A dessert and beverage from the Red Poppy Café in the library will be served.


The Nobel Prize in Literature was given to author Kazuo Ishiguro.
Amazon is planning a video series based on stories by Philip K. Dick. Date of release is not yet announced.
Click here to see the trailer for Stephen Spielberg's Ready Player One, currently scheduled to debut March 30th. Look for the DeLorean. (Hint-it's moving quickly and is black and you're more likely to find it if you watch one of the explanatory videos that elaborates on the trailer.) If you want to, stay on the YouTube page and see lots more about Ready Player One. After all, it's a movie about the native online generation.

Friday, February 22, 2008

Opinions Vary on Atonement

As the nominator and leader for Atonement, by Ian McEwan, I'd like to thank everyone who was at our meeting Monday! I didn't have any personal investment in the book as a favorite I was recommending; I hadn't read the book before nominating it! But I did enjoy reading the book, and I was very interested in what ideas would come up at the meeting to enrich my experience of the book. I was not disappointed! The discussion helped me understand some confusing aspects of the book and showed me aspects I hadn't noticed. It did turn out to be a good book for discussion, didn't it?
1) I think the most fun idea that arose at the meeting was that we couldn't be totally sure as to where the author intended the imaginary to begin and the reality to end. I guess the problem arose when we started trying to decide whether Briony had actually seen the wedding of Lola and Marshall or whether they had married at all. Certainly, it would have made sense for them to not really have married and lived together in marital bliss all those years. But then, why not? In some ways, they seemed to deserve each other! I did feel that there is a strong possibility that by rereading this book, any of us might uncover some clues and find that the story was really more defined than we were able to discern at first reading. I think we all agree that none of us really wants to do that. Maybe sometime one of us will reread it; maybe for another book club or maybe just out of curiosity. Please let us know!
I can just imagine college students writing lengthy papers on this book!
2) It seems that those of us who had seen the movie enjoyed it and found it to be a very satisfying rendition of the book.

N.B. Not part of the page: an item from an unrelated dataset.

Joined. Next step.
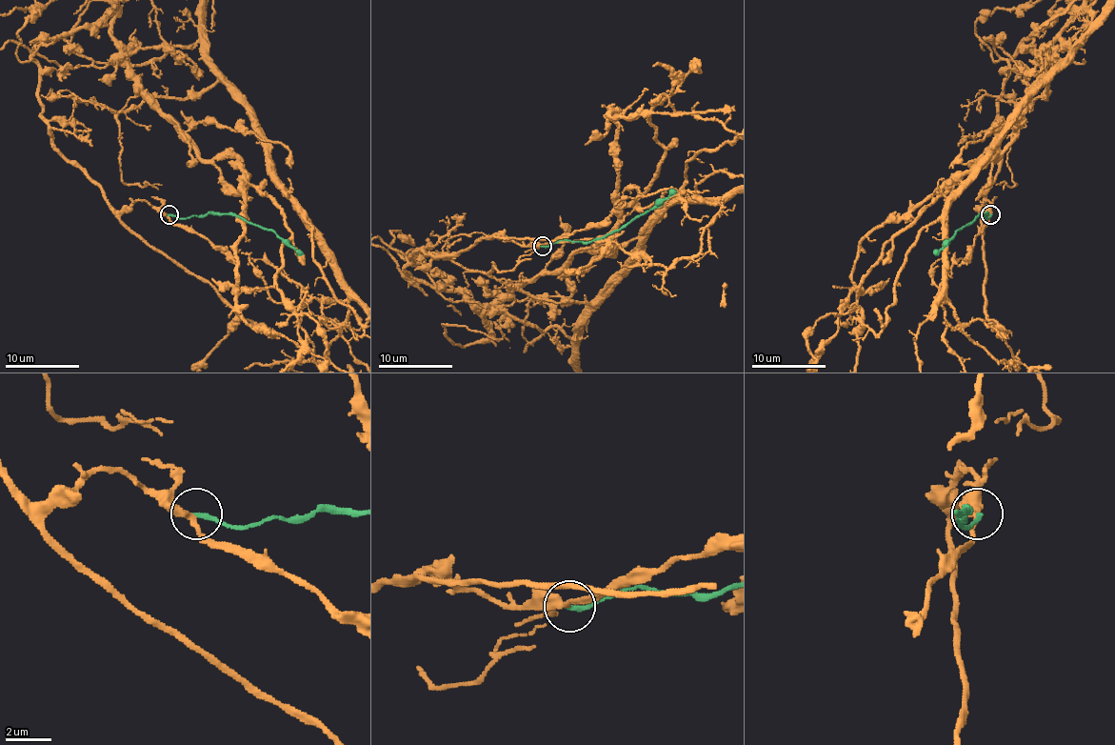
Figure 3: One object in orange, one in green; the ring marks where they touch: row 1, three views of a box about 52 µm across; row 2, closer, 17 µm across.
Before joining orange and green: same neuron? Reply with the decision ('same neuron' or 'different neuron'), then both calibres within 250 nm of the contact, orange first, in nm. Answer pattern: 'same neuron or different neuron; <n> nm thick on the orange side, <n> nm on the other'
different neuron; 280 nm thick on the orange side, 220 nm on the other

I was surprised, as my guess would be that a book club would like the book much more than the movie. I haven't seen the movie yet; it's on our Netflix queue, so we'll probably be seeing it at home. I don't mind waiting for this movie. It's not as though I'm going to forget the book while waiting for the movie - not after that discussion! And, we have a new TV...(Yes, it's very nice; and no, we can't imagine how we could ever have enjoyed our old TV for 10 years!) The more I think about the movie being so well received by our group, the more I am beginning to think that the author wrote the book with a movie in mind, whether purposely or subconsciously. From what I had read about Ian McEwan, I thought he would be all novelist and not part screenwriter; but maybe that was naive.
3) I thought the book was excellent and enjoyed every bit of it, even though I was confused occasionally. Other opinions ranged from disliking the whole book to having trouble getting into it for the first half of the book and then enjoying the book as a whole because of the momentum it finally gained. One member had read 4 or 5 McEwan books and disliked every one so much that she decided not to read this one. She said that McEwan's choppy sequencing and vague, shall we say illusionary or maybe allusionary, as in his alluding to things but not making them clear, style is just not fun for her. It is interesting to hear an opinion that differs from one's own, especially when it is backed up with reasons that make sense. Some of us said we would definitely like to read another McEwan book and some said definitely not.